## [TEXT BLOCK]

___

Sunday, April 3, 2011

SB5 Signed Into Law - Referendum Vote Likely

In the several years I have been involved in matters of local government, and in particular of our School District, no issue has before arisen which polarizes people more than the legislation known as "Senate Bill 5."  It is so divisive that I wonder if it will be possible for me to express my thoughts without inviting the kind of emotionally-charged, mean-spirited vitriol one sees is so many public forums - notably the online forums such as Topix, which allows anonymous and unmoderated comments. 

Just yesterday I made a comment on a friend's Facebook note about SB5, and almost immediately received a reply from someone who said they wanted to know where I work so that they could organize a boycott in order to hurt my income. I told him I was retired and a full-time volunteer at my church and our local school district, and asked which he wanted to boycott first...

So while I invite debate and discussion in this blog, I do moderate the comments, and do not tolerate those which contain personal attacks or language I wouldn't want a student to read. If you want that kind of blog to comment in, start your own.

I think the first step is for everyone to climb down from their high-horses and agree that what we're talking about is how we go about negotiating the compensation and other terms of employment for people who work for our government. In return for the services provided to all of us by these government employees, the people of a community agree to pay taxes of various forms which are used to grant compensation and benefits to the public employees.

The trick is finding balance - in particular balancing an economic equation that looks something like this:

Cost of Services = Value of Services as Perceived by Taxpayers


The idea is that if the taxpayers perceive a service to have value, such as plowing the streets when it snows, they will be willing to pay some amount of taxes to have that service performed. But that's not the end of the conversation. The government has to find a way to have the snow plowed for a cost the taxpayers are willing to fund. The government can hire independent contractors, or decide to buy snowplows and hire people to drive them. If the government decides to hire workers, the workers have to be willing to agree to do the job for what the government offers to pay them.

If the workers want to be paid more than the taxpayers are willing to fund, the process of negotiation will continue - and the workers will perhaps offer to work for less and the taxpayers will perhaps agree to pay more - or the decision can be made to not offer the service after all.

What happens after some time goes by and the workers decide they want a pay increase?  A new negotiation takes place. The workers want to drive up the Cost of Services in the equation above, and the taxpayers have to decide if the Value of the Services as Perceived are such that they are willing to pay more to keep it going. There is no one correct answer for this situation. Either the workers and the taxpayers will agree to a mutually acceptable cost, or the service will be terminated.

But over time, this negotiation process has been handed off to third-parties, and the direct relationship between the government worker and the taxpayer has faded into the background, to the point that it has become an abstraction - or even invisible.

So let's be clear on these two truths:
  1. Every dollar of compensation and benefits that flows to a government worker comes out of a taxpayers's pocket.

___

## [DATA]
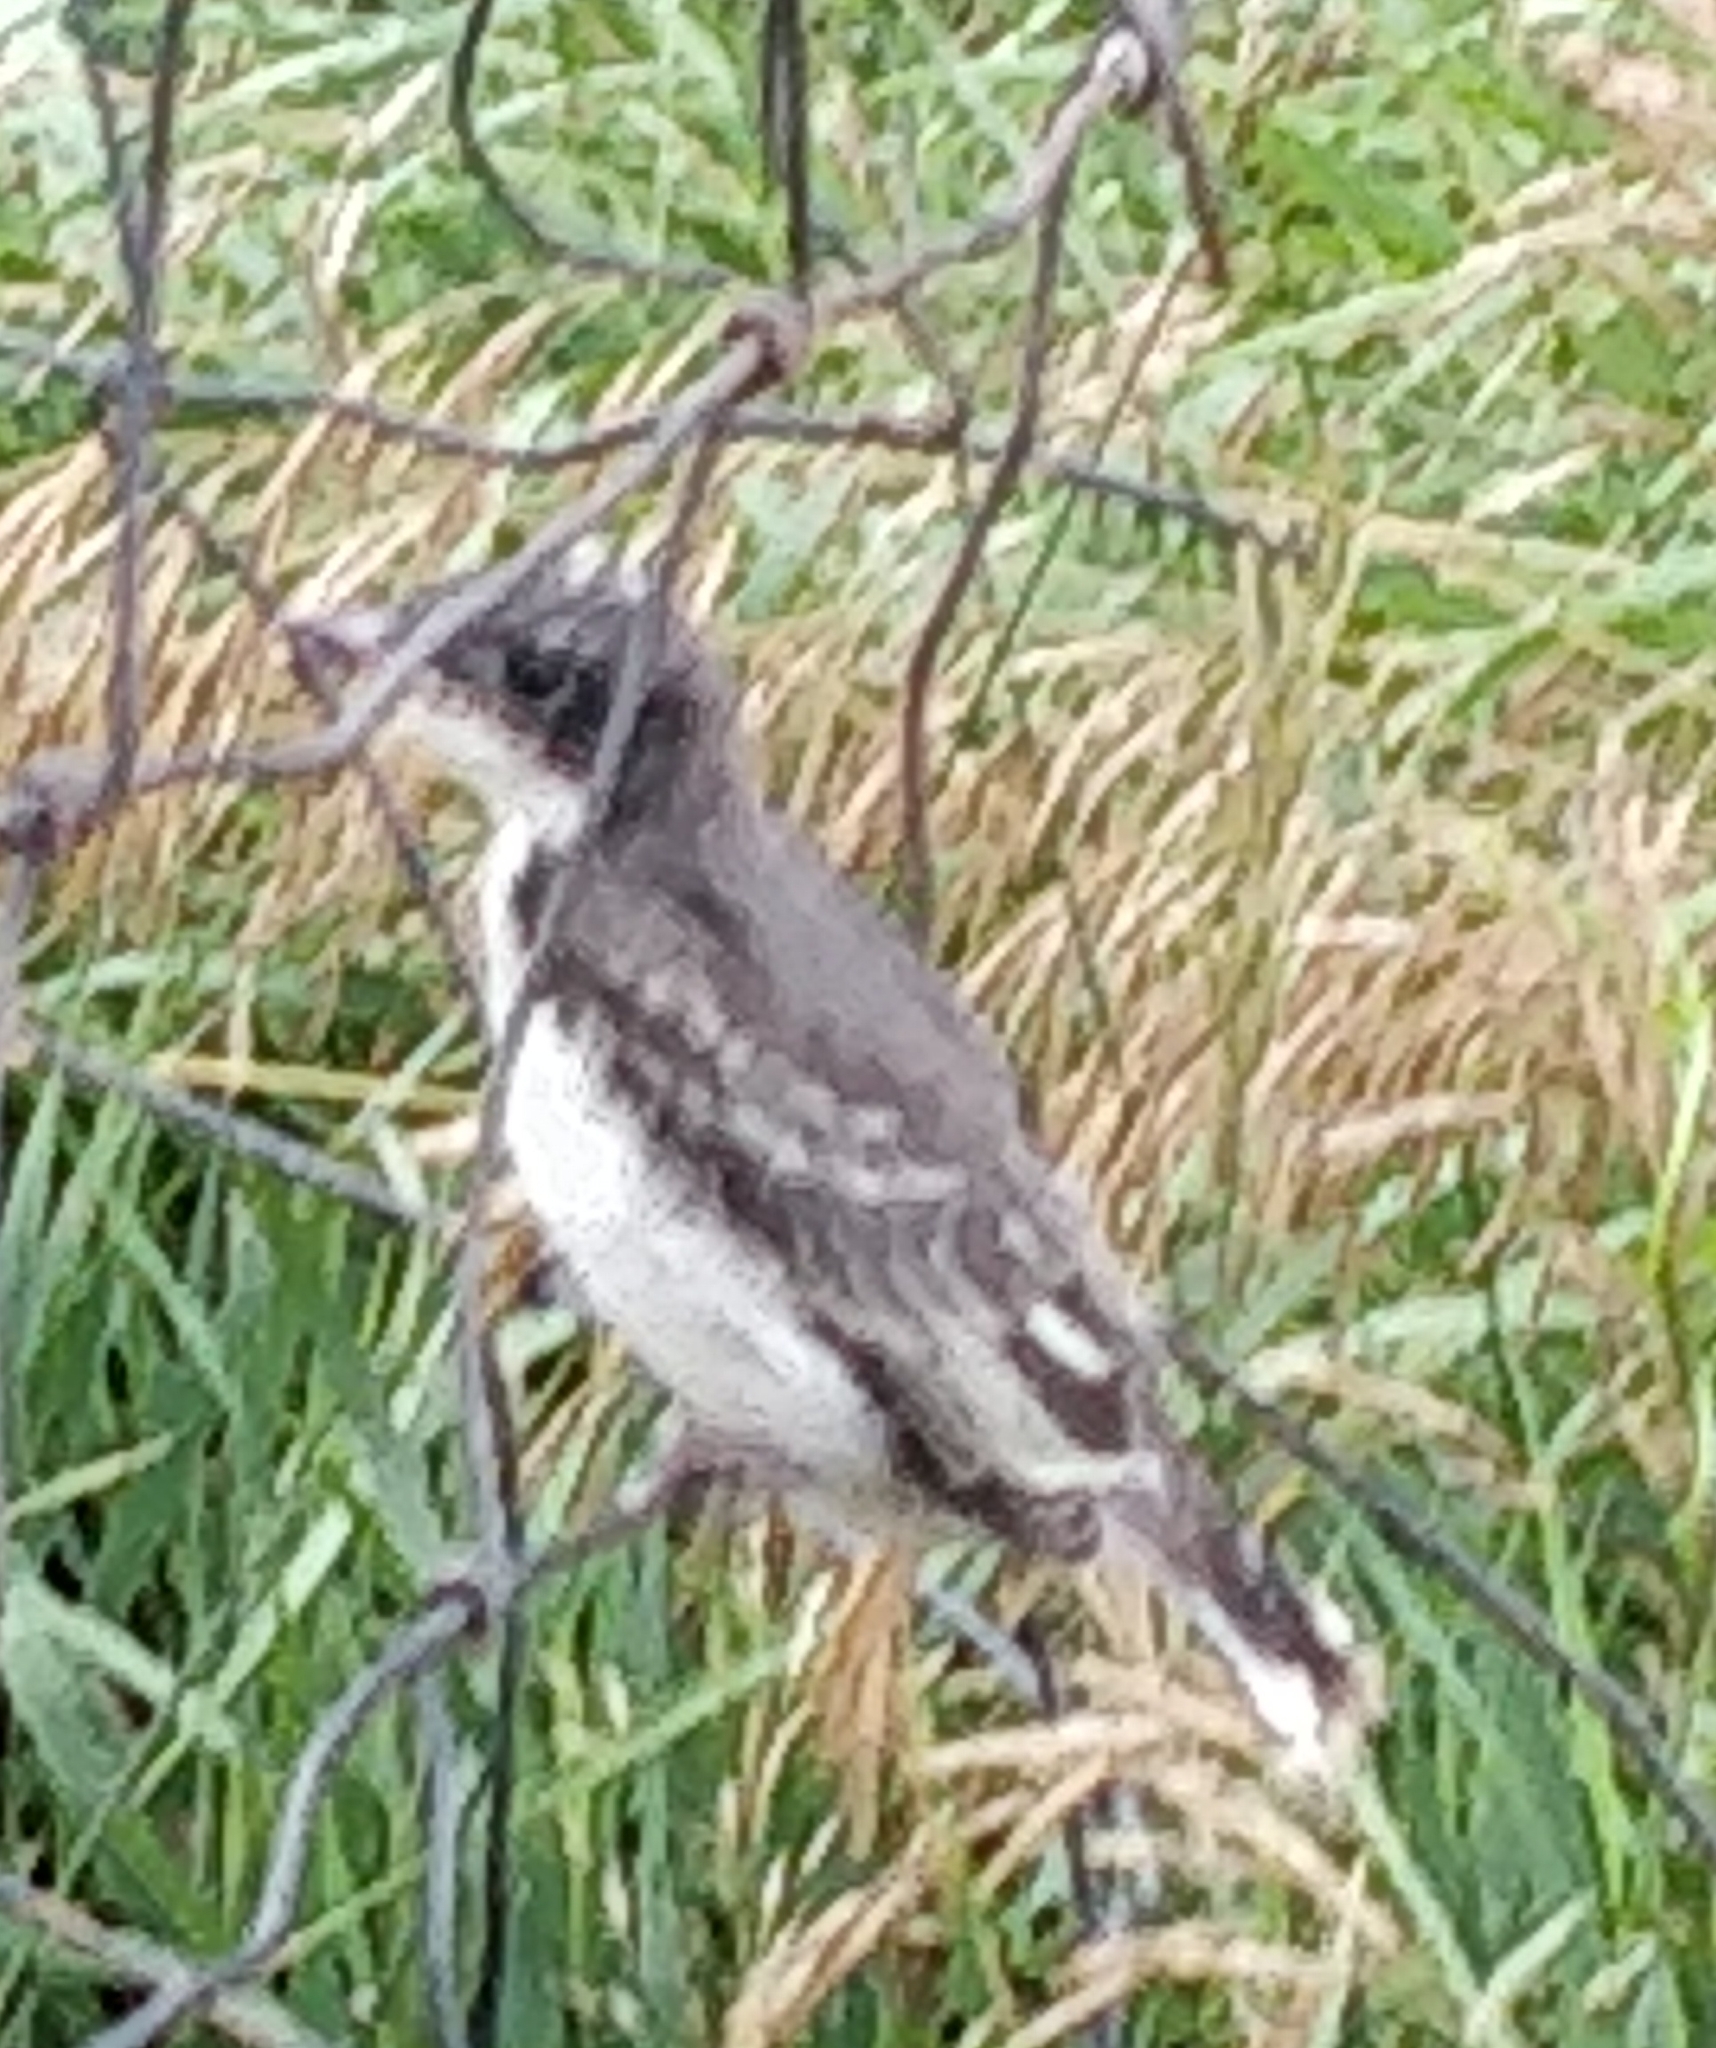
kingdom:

___

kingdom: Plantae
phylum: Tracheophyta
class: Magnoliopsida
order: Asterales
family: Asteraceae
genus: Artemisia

___

## [WRITTEN EXERCISE]
Copy out the part of the Senate Bill 5 blog post from "The idea is" up to and including "to pay them.", swapping "snowplows" for "plow trucks".

## [PROBLEM SOLUTION]
The idea is that if the taxpayers perceive a service to have value, such as plowing the streets when it snows, they will be willing to pay some amount of taxes to have that service performed. But that's not the end of the conversation. The government has to find a way to have the snow plowed for a cost the taxpayers are willing to fund. The government can hire independent contractors, or decide to buy plow trucks and hire people to drive them. If the government decides to hire workers, the workers have to be willing to agree to do the job for what the government offers to pay them.